Le site de micro-blogging est en outre très utile pour la communication sur des produits ou des évènements. Pierre-Antoine Dusoulier cite ainsi un exemple caractéristique : « on avait lancé un produit dédié pour les agriculteurs, une plateforme de trading de courtage sur les futures agricoles. La communication RP et l’évènement de lancement n’avaient été repris quasiment nulle part. Au moment du Salon de l’agriculture, quasiment un an après, je twitte que nous avons cette plateforme. Ça a été repris par des journalistes, et on a eu la semaine suivante des dizaines d’articles sur cette offre. » Le président de Saxobanque utilise en outre les tweets pour sa communication interne, le réseau lui permettant de partager avec tous ses employés des évènements de la vie de l’entreprise.

Et surtout, dans nombre de secteurs, comme dans la finance, le réseau devient un outil très utile en matière de recrutement.

Pour les candidats, Twitter permet de bâtir une veille efficace du marché de l’emploi en finance via les ”job boards” comme eFinancialCareers, qui ont souvent plusieurs comptes dédiés, où offres et articles sont relayés, pays par pays. Il permet aussi de s’adresser directement aux recruteurs. Les interactions, même avec des personnalités publiques ou des institutions renommées, étant tout à fait dans les mœurs du réseau.

Les grandes banques parisiennes, BNP ParibasSociété généraleHSBCCrédit agricole… ont désormais pour la plupart leur compte spécialisé RH qui twitte les offres d’emploi. 

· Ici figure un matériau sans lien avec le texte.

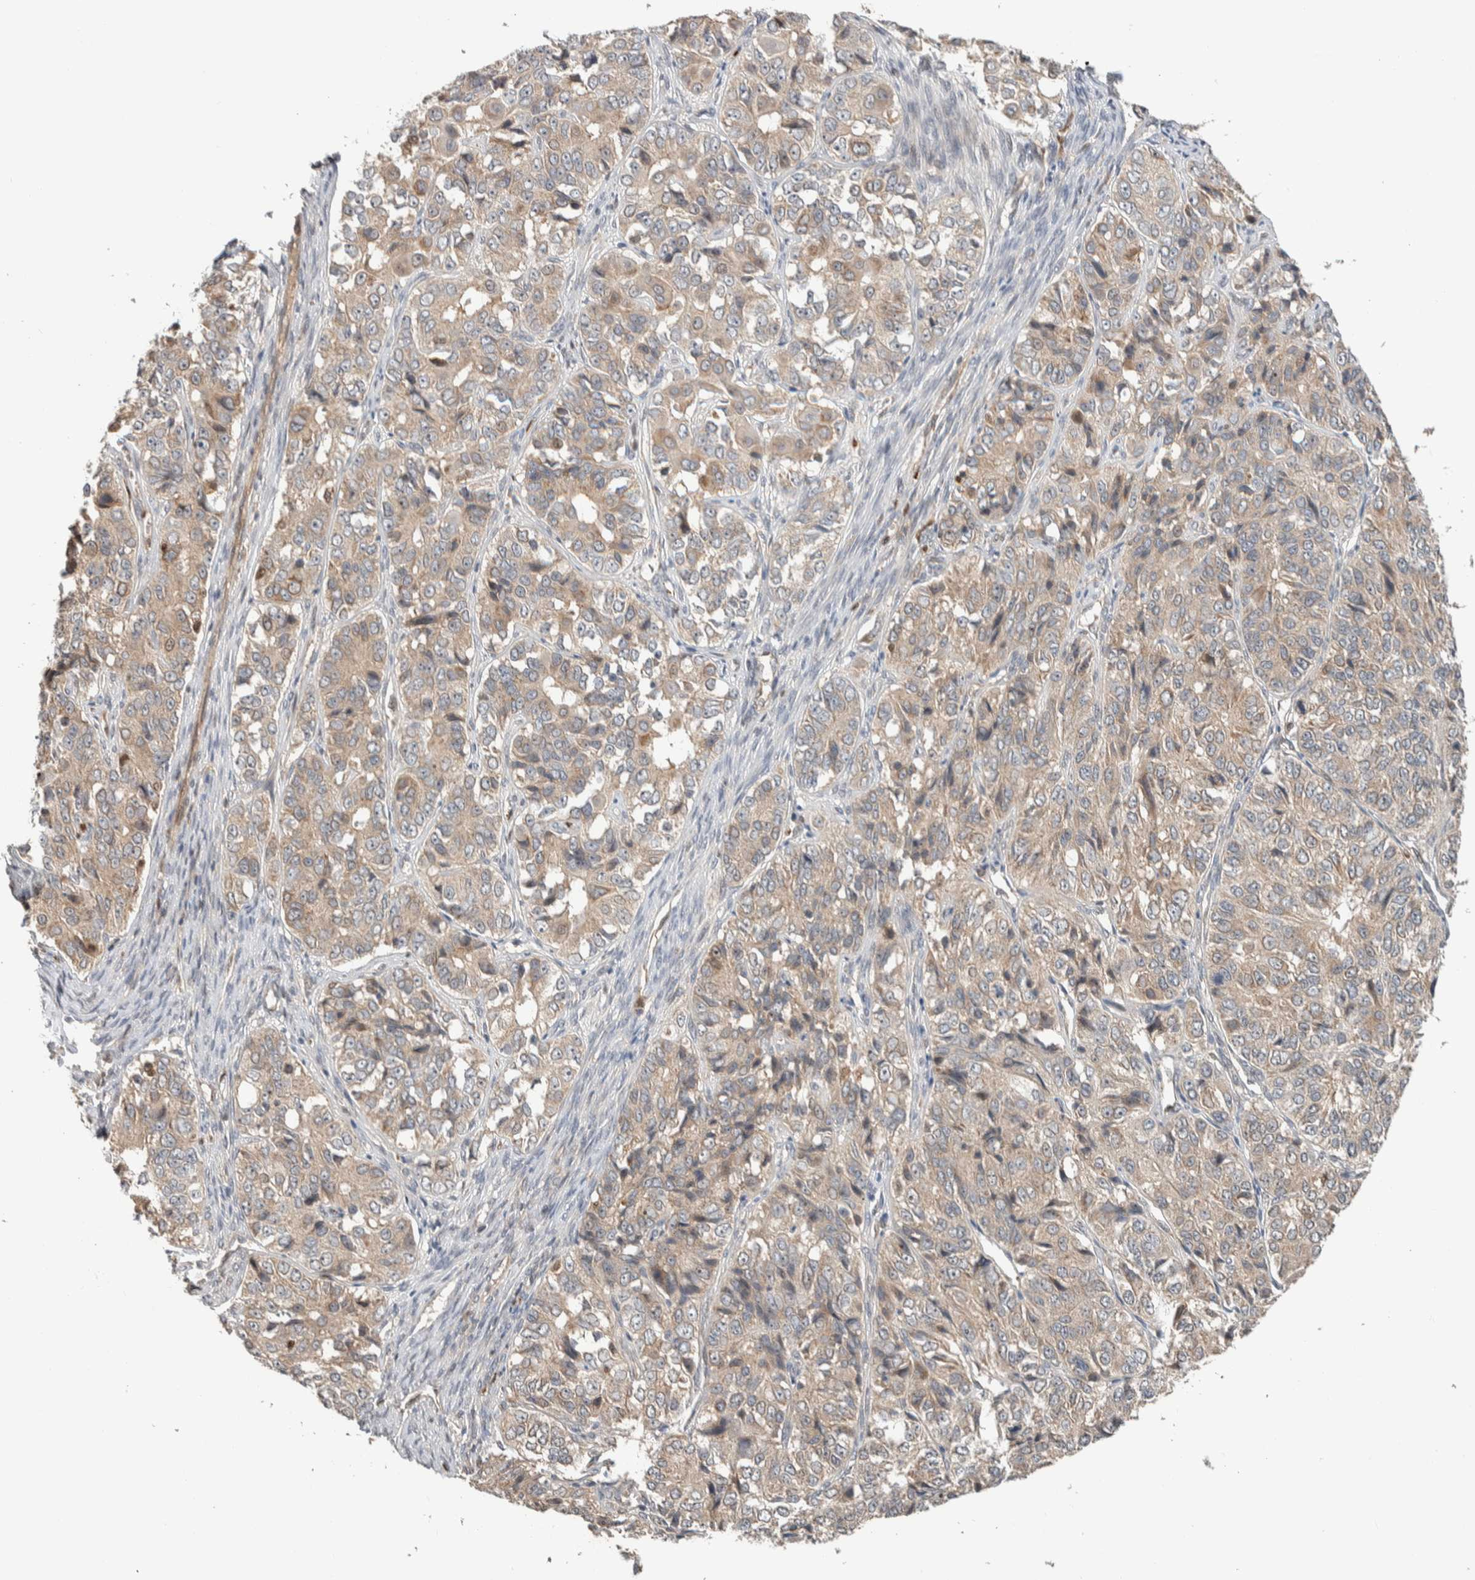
{"staining": {"intensity": "weak", "quantity": ">75%", "location": "cytoplasmic/membranous"}, "tissue": "ovarian cancer", "cell_type": "Tumor cells", "image_type": "cancer", "snomed": [{"axis": "morphology", "description": "Carcinoma, endometroid"}, {"axis": "topography", "description": "Ovary"}], "caption": "Immunohistochemical staining of human ovarian cancer shows low levels of weak cytoplasmic/membranous staining in about >75% of tumor cells.", "gene": "VPS53", "patient": {"sex": "female", "age": 51}}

Robot-twittos et robot-traders

Les grands établissements se lancent ainsi progressivement sur le terrain de la communication corporate globale. Le monde du web ayant ses codes très particuliers, les premiers pas sont parfois difficiles. Alban Jarry cite comme exemple la mésaventure de Bank of America, dont la gestion du community management, l’interaction avec les utilisateurs, était semble-t-il programmée automatiquement. Le but de communiquer sur les réseaux sociaux est de donner un visage humain à un établissement. Or, alors que des utilisateurs interpellaient la banque sur les saisies de maisons aux États-Unis, un message préenregistré et sans rapport leur répondait systématiquement. Les twittos se seront ainsi amusés quelques heures avec le robot de réponse, en lui envoyant des messages politisés, la réponse automatique finissant par devenir un running gag manifestant le manque d’humanité de la banque, finalement forcée de désactiver le robot.

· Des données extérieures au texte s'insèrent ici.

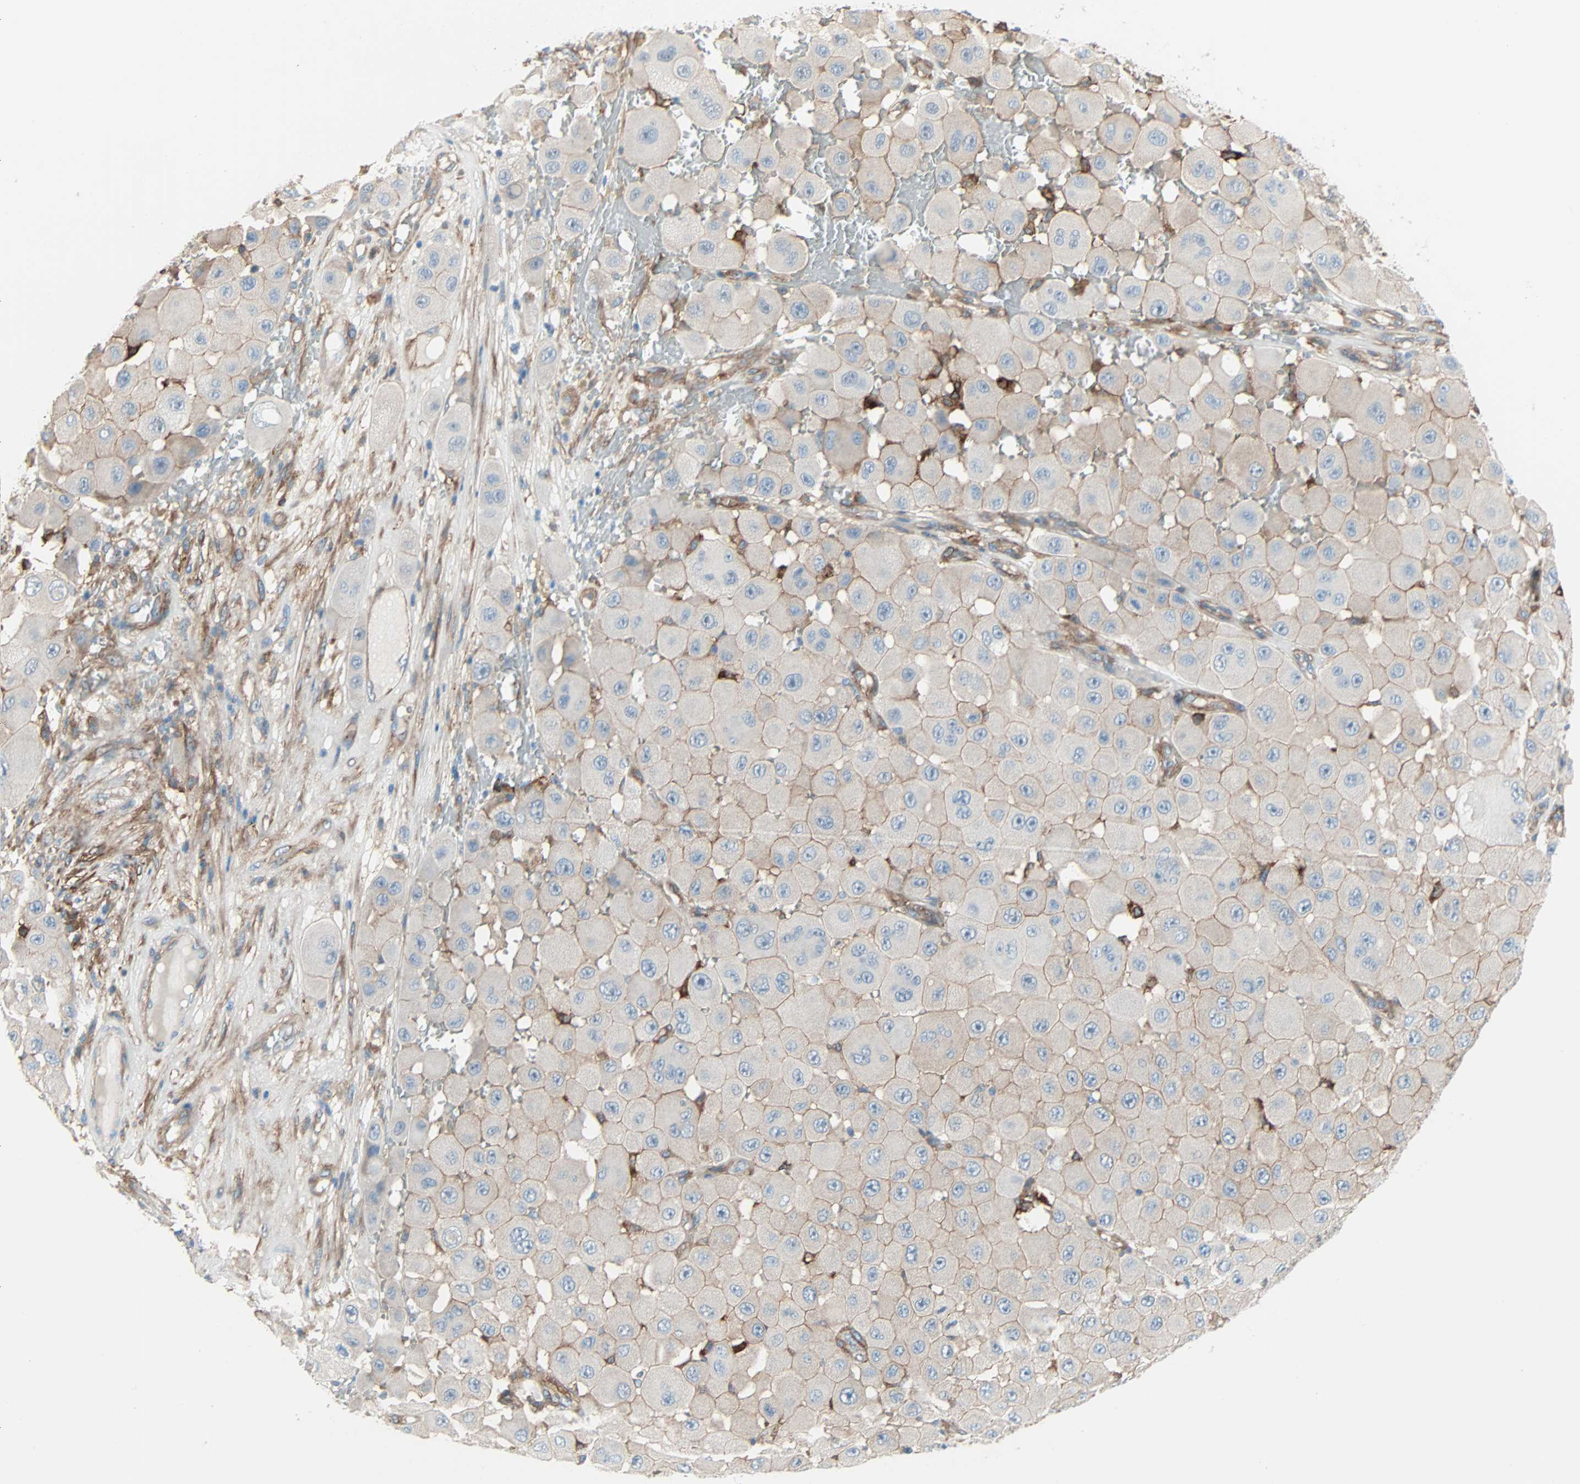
{"staining": {"intensity": "weak", "quantity": ">75%", "location": "cytoplasmic/membranous"}, "tissue": "melanoma", "cell_type": "Tumor cells", "image_type": "cancer", "snomed": [{"axis": "morphology", "description": "Malignant melanoma, NOS"}, {"axis": "topography", "description": "Skin"}], "caption": "Protein expression analysis of melanoma displays weak cytoplasmic/membranous positivity in approximately >75% of tumor cells.", "gene": "EPB41L2", "patient": {"sex": "female", "age": 81}}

Les établissements développent cependant des stratégies de plus en plus intelligentes. Pour Alban Jarry, elles devront reposer sur un noyau d’utilisateurs réels en interne, qui seront les meilleures défenses des banques en cas d’attaque de réputation. « Si Twitter avait été aussi largement utilisé en 2008, la communication de la Société Générale aurait été très différente dans l’affaire Kerviel », l’implication personnelle d’employés permettant de dissiper le soupçon d’un manque de transparence.

Mais Twitter n’est pas seulement un gadget de communication et d’information. Des méthodes de trading algorithmique se penchent sur le flux massif de cet outil du « web sémantique », pour anticiper l’actualité. Après que le réseau social a provoqué un flash crash au printemps, ces problèmes techniques et annonces de marchés ont motivé des réflexions réglementaires de la SEC, qui a autorisé les annonces sur le réseau. En Europe, l’ESMA (European securities and markets authority) a un compte Twitter, et a engagé des travaux similaires. En France, selon Alban Jarry, « il y a plus d’experts indépendants que de régulateurs qui travaillent sur la question ». Comme l’AFG, certaines grosses associations financières projettent de faire leur entrée sur le réseau.